JOB: Will you output the entries below exactly, skipping every image they contain?

Records drawn from a dataset:
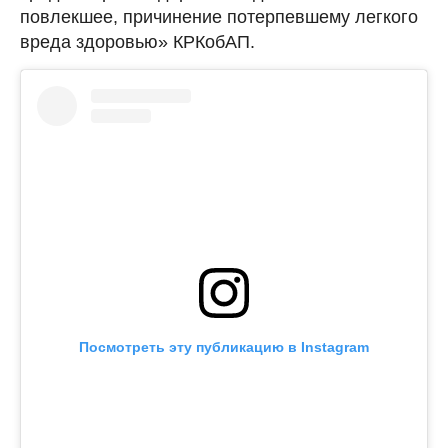
повлекшее, причинение потерпевшему легкого
вреда здоровью» КРКобАП.
Посмотреть эту публикацию в Instagram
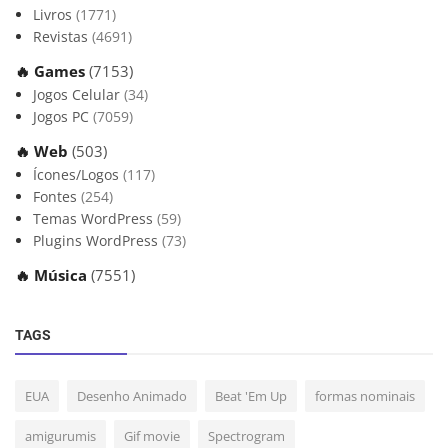
Livros
(1771)
Revistas
(4691)
🔥 Games
(7153)
Jogos Celular
(34)
Jogos PC
(7059)
🔥 Web
(503)
Ícones/Logos
(117)
Fontes
(254)
Temas WordPress
(59)
Plugins WordPress
(73)
🔥 Música
(7551)
TAGS
EUA
Desenho Animado
Beat 'Em Up
formas nominais
amigurumis
Gif movie
Spectrogram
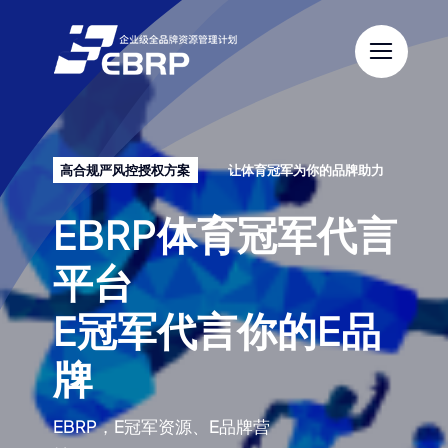
跳
过
内
容
高合规严风控授权方案
让体育冠军为你的品牌助力
EBRP体育冠军代言
平台
E冠军代言你的E品
牌
EBRP，E冠军资源、E品牌营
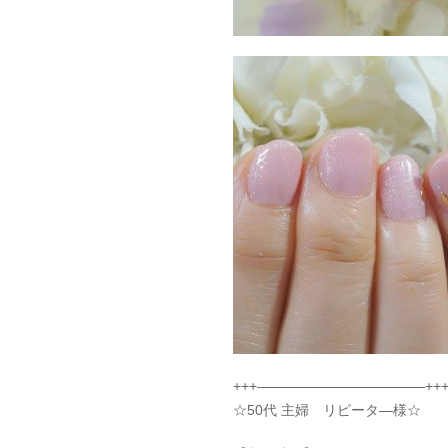
+++————————————++
☆50代 主婦 リピータ―様☆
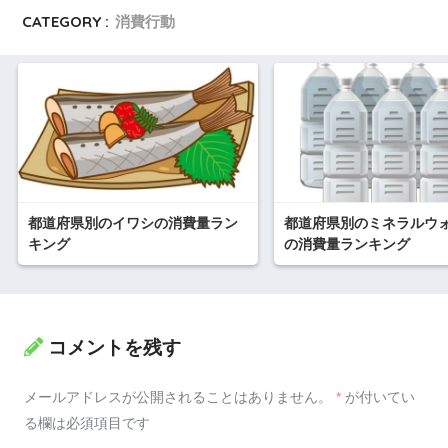
CATEGORY :
消費行動
都道府県別のイワシの消費量ラン
都道府県別のミネラルウ
キング
の消費量ランキング
コメントを残す
メールアドレスが公開されることはありません。
*
が付いてい
る欄は必須項目です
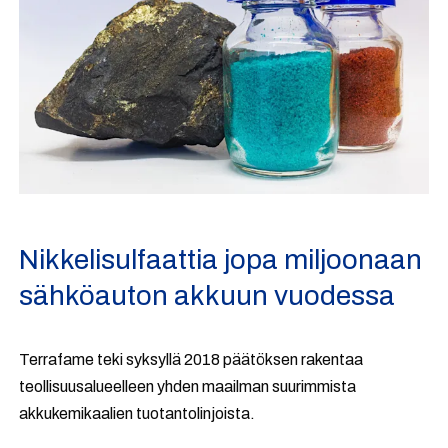
Nikkelisulfaattia jopa miljoonaan
sähköauton akkuun vuodessa
Terrafame teki syksyllä 2018 päätöksen rakentaa
teollisuusalueelleen yhden maailman suurimmista
akkukemikaalien tuotantolinjoista.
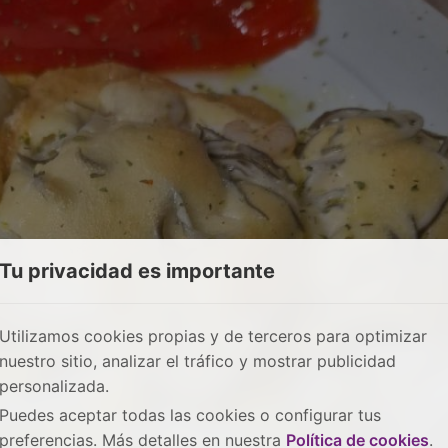
Tu privacidad es importante
Utilizamos cookies propias y de terceros para optimizar
nuestro sitio, analizar el tráfico y mostrar publicidad
personalizada.
Puedes aceptar todas las cookies o configurar tus
preferencias. Más detalles en nuestra
Política de cookies
.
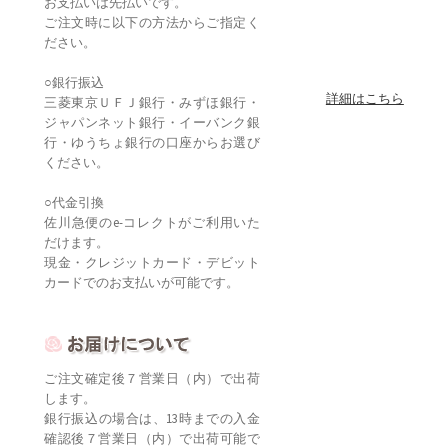
お支払いは先払いです。
ご注文時に以下の方法からご指定く
ださい。
○銀行振込
詳細はこちら
三菱東京ＵＦＪ銀行・みずほ銀行・
ジャパンネット銀行・イーバンク銀
行・ゆうちょ銀行の口座からお選び
ください。
○代金引換
佐川急便のe-コレクトがご利用いた
だけます。
現金・クレジットカード・デビット
カードでのお支払いが可能です。
ご注文確定後７営業日（内）で出荷
します。
銀行振込の場合は、13時までの入金
確認後７営業日（内）で出荷可能で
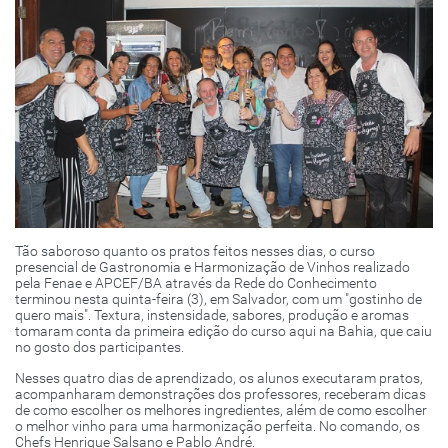
Tão saboroso quanto os pratos feitos nesses dias, o curso
presencial de Gastronomia e Harmonização de Vinhos realizado
pela Fenae e APCEF/BA através da Rede do Conhecimento
terminou nesta quinta-feira (3), em Salvador, com um "gostinho de
quero mais". Textura, instensidade, sabores, produção e aromas
tomaram conta da primeira edição do curso aqui na Bahia, que caiu
no gosto dos participantes.
Nesses quatro dias de aprendizado, os alunos executaram pratos,
acompanharam demonstrações dos professores, receberam dicas
de como escolher os melhores ingredientes, além de como escolher
o melhor vinho para uma harmonização perfeita. No comando, os
Chefs Henrique Salsano e Pablo André.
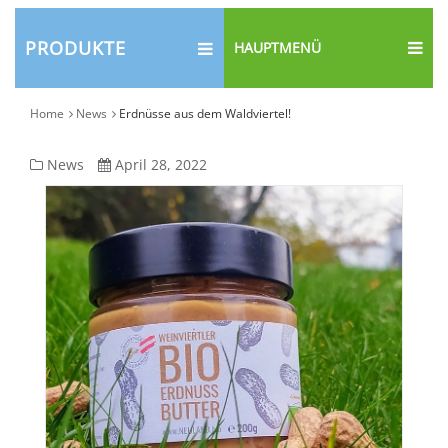
PRODUKTE
HAUPTMENÜ
Home
News
Erdnüsse aus dem Waldviertel!
Erdnüsse
News
April 28, 2022
aus
dem
Waldviertel!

RESULT OF THE TASK:
повлекшее, причинение потерпевшему легкого
вреда здоровью» КРКобАП.
Посмотреть эту публикацию в Instagram
Livros
(1771)
Revistas
(4691)
🔥 Games
(7153)
Jogos Celular
(34)
Jogos PC
(7059)
🔥 Web
(503)
Ícones/Logos
(117)
Fontes
(254)
Temas WordPress
(59)
Plugins WordPress
(73)
🔥 Música
(7551)
TAGS
EUA
Desenho Animado
Beat 'Em Up
formas nominais
amigurumis
Gif movie
Spectrogram
跳
过
内
容
高合规严风控授权方案
让体育冠军为你的品牌助力
EBRP体育冠军代言
平台
E冠军代言你的E品
牌
EBRP，E冠军资源、E品牌营
+++————————————++
☆50代 主婦 リピータ―様☆
CATEGORY :
消費行動
都道府県別のイワシの消費量ラン
都道府県別のミネラルウ
キング
の消費量ランキング
コメントを残す
メールアドレスが公開されることはありません。
*
が付いてい
る欄は必須項目です
Nikkelisulfaattia jopa miljoonaan
sähköauton akkuun vuodessa
Terrafame teki syksyllä 2018 päätöksen rakentaa
teollisuusalueelleen yhden maailman suurimmista
akkukemikaalien tuotantolinjoista.
Tu privacidad es importante
Utilizamos cookies propias y de terceros para optimizar
nuestro sitio, analizar el tráfico y mostrar publicidad
personalizada.
Puedes aceptar todas las cookies o configurar tus
preferencias. Más detalles en nuestra
Política de cookies
.
お支払いは先払いです。
ご注文時に以下の方法からご指定く
ださい。
○銀行振込
詳細はこちら
三菱東京ＵＦＪ銀行・みずほ銀行・
ジャパンネット銀行・イーバンク銀
行・ゆうちょ銀行の口座からお選び
ください。
○代金引換
佐川急便のe-コレクトがご利用いた
だけます。
現金・クレジットカード・デビット
カードでのお支払いが可能です。
ご注文確定後７営業日（内）で出荷
します。
銀行振込の場合は、13時までの入金
確認後７営業日（内）で出荷可能で
Tão saboroso quanto os pratos feitos nesses dias, o curso
presencial de Gastronomia e Harmonização de Vinhos realizado
pela Fenae e APCEF/BA através da Rede do Conhecimento
terminou nesta quinta-feira (3), em Salvador, com um "gostinho de
quero mais". Textura, instensidade, sabores, produção e aromas
tomaram conta da primeira edição do curso aqui na Bahia, que caiu
no gosto dos participantes.
Nesses quatro dias de aprendizado, os alunos executaram pratos,
acompanharam demonstrações dos professores, receberam dicas
de como escolher os melhores ingredientes, além de como escolher
o melhor vinho para uma harmonização perfeita. No comando, os
Chefs Henrique Salsano e Pablo André.
PRODUKTE
HAUPTMENÜ
Home
News
Erdnüsse aus dem Waldviertel!
Erdnüsse
News
April 28, 2022
aus
dem
Waldviertel!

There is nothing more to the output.